What does the annotation pipeline include?
- Our pipeline performs automated cell type annotation using seven different annotation methods. We chose these methods because they have good prediction accuracy in (Abdelaal et al. 2019) and/or good harmonization performances (Luecken et al. 2020). Users can specify a subset of these methods if they find some of them to be less applicable to their dataset.
- Our pipeline also provides a consensus classifier that aggregates the calls made by the different methods. In addition to increasing accuracy, the consensus statistics helps highlighting groups of cells in which the annotation is uncertain and that should be inspected manually.
- Our collection of annotation methods includes: standard classifiers (random forest (RF), support vector machine (SVM)), single cell-specific annotation methods (scANVI (Xu et al. 2021), and onClass (Wang et al. 2020)), and k nearest neighbours (kNN) in a joint space where the query data is integrated with Tabula Sapiens. We implemented three different integration methods (scVI (Lopez et al. 2018), BBKNN (Polański et al. 2020), and Scanorama (Hie et al. 2019)) and treat each as a different classifier. We leverage scArches (Lotfollahi et al. 2021) reference mapping to integrate query datasets in to the pertained scVI and scANVI reference models. We also compute the consensus prediction using the input from all the methods.
- Open the colab notebook
- Make sure GPU is enabled (Runtime -> Change Runtime Type-> Hardware Accelerator -> GPU)
- If possible, sign up for a Colab PRO account for higher RAM.
Example data set
Format: the input data should be a .h5ad file. It can be loaded in the notebook using the following three options:
- Connecting to google drive
- Downloading from the cloud
- Uploading manually using the folder icon on the left navigation bar, and selecting the upload icon
- Cell filtering: for best performance, doublets and low quality cells should be removed before inputting the data
- Raw UMI counts: our annotation pipeline contains methods that models raw UMI counts (scVI and scANVI) and handles the normalization for the other methods internally.
- Normalize for gene length for non-UMI, full length sequencing
Finding the output files
Output files are located in the save folder defined by the user at the beginning of Step 3 in the collab notebook.
- If the save folder starts with ‘./’ the output files are found in the folder icon on the left navigation bar (by default).
- If you’d like to save the output files to your google drive folder you can change the save folder to start with '/content/drive/MyDrive/'.

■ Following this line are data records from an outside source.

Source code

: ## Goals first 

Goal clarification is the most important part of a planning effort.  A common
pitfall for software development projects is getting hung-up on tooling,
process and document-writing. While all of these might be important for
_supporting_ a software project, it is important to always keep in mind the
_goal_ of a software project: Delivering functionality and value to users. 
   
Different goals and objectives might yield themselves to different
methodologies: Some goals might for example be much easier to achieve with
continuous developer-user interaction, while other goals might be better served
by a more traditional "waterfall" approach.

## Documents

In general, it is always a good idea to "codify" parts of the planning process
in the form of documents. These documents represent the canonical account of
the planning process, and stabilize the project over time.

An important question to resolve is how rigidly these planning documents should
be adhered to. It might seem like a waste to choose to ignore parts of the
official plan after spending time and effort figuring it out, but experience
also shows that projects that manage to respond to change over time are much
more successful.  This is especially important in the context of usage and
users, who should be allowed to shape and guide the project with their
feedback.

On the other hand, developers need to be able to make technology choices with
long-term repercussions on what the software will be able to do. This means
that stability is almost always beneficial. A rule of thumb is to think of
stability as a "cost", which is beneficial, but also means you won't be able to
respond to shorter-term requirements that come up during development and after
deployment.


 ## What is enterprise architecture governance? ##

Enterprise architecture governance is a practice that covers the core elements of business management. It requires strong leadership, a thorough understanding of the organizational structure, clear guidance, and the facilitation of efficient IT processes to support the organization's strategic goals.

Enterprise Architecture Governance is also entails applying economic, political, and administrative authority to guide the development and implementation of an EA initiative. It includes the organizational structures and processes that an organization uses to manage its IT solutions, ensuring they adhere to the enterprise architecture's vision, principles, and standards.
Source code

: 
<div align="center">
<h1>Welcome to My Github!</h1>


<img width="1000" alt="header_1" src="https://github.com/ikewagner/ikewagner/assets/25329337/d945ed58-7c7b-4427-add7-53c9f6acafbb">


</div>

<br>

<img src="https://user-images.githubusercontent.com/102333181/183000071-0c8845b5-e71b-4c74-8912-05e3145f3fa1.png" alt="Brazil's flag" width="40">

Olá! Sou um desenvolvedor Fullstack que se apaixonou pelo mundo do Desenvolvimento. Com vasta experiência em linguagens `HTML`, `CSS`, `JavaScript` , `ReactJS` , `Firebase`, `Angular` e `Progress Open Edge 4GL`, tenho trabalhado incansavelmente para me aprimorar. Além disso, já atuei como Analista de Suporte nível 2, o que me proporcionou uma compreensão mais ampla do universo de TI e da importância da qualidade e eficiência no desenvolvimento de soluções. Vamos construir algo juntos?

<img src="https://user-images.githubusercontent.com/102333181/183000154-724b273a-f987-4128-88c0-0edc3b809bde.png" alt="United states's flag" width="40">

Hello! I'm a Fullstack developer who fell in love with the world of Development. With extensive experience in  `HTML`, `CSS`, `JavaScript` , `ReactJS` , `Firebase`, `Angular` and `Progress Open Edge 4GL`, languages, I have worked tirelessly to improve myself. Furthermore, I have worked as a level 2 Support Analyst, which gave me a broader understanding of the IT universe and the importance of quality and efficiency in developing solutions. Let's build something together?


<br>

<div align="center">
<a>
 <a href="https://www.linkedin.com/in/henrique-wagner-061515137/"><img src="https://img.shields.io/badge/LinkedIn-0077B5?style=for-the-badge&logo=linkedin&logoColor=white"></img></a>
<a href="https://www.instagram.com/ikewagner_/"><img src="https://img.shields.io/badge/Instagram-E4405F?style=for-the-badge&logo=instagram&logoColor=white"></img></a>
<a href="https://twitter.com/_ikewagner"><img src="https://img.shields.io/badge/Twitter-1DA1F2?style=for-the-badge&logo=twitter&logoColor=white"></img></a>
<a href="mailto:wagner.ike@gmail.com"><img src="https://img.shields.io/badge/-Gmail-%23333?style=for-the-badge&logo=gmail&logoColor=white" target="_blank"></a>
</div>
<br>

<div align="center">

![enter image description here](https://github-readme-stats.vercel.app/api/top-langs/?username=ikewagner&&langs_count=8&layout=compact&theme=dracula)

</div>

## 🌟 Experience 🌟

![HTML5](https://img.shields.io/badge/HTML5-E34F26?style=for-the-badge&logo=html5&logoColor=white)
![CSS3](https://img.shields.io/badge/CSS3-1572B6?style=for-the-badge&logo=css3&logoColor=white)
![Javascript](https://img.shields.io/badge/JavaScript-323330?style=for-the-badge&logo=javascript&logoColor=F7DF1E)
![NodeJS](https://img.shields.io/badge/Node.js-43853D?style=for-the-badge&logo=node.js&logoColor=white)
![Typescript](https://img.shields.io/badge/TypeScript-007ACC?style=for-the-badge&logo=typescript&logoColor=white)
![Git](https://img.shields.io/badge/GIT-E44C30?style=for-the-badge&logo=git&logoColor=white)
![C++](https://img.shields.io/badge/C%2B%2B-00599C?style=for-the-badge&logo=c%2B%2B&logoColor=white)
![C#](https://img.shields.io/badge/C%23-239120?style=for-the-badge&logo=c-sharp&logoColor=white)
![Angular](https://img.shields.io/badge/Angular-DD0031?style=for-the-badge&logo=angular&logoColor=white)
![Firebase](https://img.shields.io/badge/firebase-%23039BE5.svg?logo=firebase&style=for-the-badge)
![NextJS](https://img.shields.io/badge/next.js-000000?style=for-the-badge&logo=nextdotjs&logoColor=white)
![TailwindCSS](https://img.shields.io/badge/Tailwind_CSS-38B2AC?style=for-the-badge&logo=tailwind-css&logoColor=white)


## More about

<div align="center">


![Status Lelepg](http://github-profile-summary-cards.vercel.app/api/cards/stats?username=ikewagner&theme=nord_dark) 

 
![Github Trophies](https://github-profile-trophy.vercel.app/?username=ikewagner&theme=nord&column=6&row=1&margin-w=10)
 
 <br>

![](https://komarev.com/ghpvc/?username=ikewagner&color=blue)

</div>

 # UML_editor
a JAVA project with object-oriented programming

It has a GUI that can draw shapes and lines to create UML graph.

You can find two .h5ad files:
- Annotated_query.h5ad contains the annotated query dataset
- annotated_query_plus_ref.h5ad contains the annotated query dataset in a harmonized latent space with the reference dataset
You can visualize the latent space of the annotated h5ad files in CZ CELLxGENE.
Format columns of output .obs dataframe
We preserve the metadata column from both query and reference data.
Each method prediction is saved (knn_on_bbknn_pred, knn_on_scvi_offline_pred, scanvi_offline_pred, svm_pred, rf_pred, onclass_pred, knn_on_scanorama_pred).
The majority vote result that is our recommended prediction to use is in the column ‘consensus_prediction’ and the concensus percentage is in the column ‘consensus_percentage’.
Figures generated by the notebook
For each method, we compare its prediction to the consensus prediction. Confusing matrix heatmap where rows represent the svm prediction and columns are the majority vote predictions. The off-diagonal elements indicate cell types that are difficult to predict.
Number of cells that percent algorithms agree on as a histogram.
Mean agreement by cell type as a histogram.
The cell types abundance distribution comparing the reference and query dataset as a paired histogram (color corresponding to dataset).